On February 8, 2017, and without the fanfare that often accompanies new policy guidance, the Fraud Section of the U.S. Department of Justice (DOJ) issued a new guidance document on corporate compliance programs (Compliance Guidance).  The stated purpose of the Compliance Guidance is to provide “sample questions that the Fraud Section has frequently found relevant in evaluating a corporate compliance program,” and reflects the influence of the DOJ Compliance Consultant, Hui Chen.   

Specifically, the Compliance Guidance outlines 11 broad “sample topics and questions” and includes questions focused on compliance program infrastructure, as well as potential process breakdowns.  A few highlights include:

• Analysis and Remediation of Underlying Misconduct. DOJ considers what the company’s “root cause analysis” was for the alleged misconduct.  Specifically, DOJ looks to whether the company identified any systemic issues and “who in the company was involved in making the analysis.”  DOJ also considers whether there were prior indications of misconduct along with whether the company has implemented changes to reduce the risk in the future. 
• Risk Assessment.  The DOJ also considers what kind of methodology the company used “to identify, analyze, and address the particular risks it faced.”  In addition, DOJ considers the type of information or metrics the company collected and used to aid in detecting the misconduct and how this information has “informed the company’s compliance program.” 

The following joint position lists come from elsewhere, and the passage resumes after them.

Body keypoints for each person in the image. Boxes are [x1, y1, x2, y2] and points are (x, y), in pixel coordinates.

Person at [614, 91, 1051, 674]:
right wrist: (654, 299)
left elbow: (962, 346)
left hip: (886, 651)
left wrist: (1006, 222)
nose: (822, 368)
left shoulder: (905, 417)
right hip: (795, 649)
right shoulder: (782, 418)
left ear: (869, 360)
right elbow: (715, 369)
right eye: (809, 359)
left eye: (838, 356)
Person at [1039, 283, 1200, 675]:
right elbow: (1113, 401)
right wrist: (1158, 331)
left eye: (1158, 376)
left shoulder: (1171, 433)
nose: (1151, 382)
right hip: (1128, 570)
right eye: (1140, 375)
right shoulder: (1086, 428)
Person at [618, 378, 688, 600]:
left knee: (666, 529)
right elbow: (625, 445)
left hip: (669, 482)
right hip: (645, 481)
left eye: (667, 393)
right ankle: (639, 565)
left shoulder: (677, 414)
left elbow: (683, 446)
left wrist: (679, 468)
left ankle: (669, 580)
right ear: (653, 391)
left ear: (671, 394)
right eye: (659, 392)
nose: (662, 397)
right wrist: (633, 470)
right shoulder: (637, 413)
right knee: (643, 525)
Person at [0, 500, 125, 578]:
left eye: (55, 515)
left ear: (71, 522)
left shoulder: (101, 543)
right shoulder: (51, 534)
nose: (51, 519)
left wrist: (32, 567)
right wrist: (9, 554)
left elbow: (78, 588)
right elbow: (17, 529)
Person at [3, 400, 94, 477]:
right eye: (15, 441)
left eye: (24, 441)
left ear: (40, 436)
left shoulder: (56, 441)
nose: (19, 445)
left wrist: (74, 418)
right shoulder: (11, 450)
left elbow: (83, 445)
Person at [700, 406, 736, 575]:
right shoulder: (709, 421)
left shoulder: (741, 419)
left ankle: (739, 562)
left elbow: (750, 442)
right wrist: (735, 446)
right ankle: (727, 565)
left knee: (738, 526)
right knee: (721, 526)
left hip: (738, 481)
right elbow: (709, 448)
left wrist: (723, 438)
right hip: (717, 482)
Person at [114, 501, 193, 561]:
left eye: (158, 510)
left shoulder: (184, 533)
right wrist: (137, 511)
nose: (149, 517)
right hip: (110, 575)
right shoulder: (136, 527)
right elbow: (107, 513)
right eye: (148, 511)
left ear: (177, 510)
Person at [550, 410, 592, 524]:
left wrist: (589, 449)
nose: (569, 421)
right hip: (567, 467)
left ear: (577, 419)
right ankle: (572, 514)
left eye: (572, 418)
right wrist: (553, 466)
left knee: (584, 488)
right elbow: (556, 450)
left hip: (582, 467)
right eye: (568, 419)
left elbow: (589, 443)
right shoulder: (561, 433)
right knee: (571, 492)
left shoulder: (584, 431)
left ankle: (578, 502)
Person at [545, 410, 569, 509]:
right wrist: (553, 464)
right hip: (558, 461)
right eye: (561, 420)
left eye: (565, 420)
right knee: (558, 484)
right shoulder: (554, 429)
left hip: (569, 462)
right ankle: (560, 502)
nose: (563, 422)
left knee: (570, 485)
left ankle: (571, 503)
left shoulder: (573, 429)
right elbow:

• Third Party Management.  The Compliance Guidance focuses on how companies manage third parties that present a significant risk.  Key considerations outlined in the Compliance Guidance include, among others:  (a) the business rationale for using third parties, (b) how the company analyzed the third party’s incentive model against its compliance risks, and (c) the manner in which the company monitored its third parties.
• Mergers and Acquisitions.  The Compliance Guidance also focuses on risks attendant to mergers and acquisitions, including what diligence was pursued before and after closing. There is also an emphasis on how the compliance program was integrated following the transaction.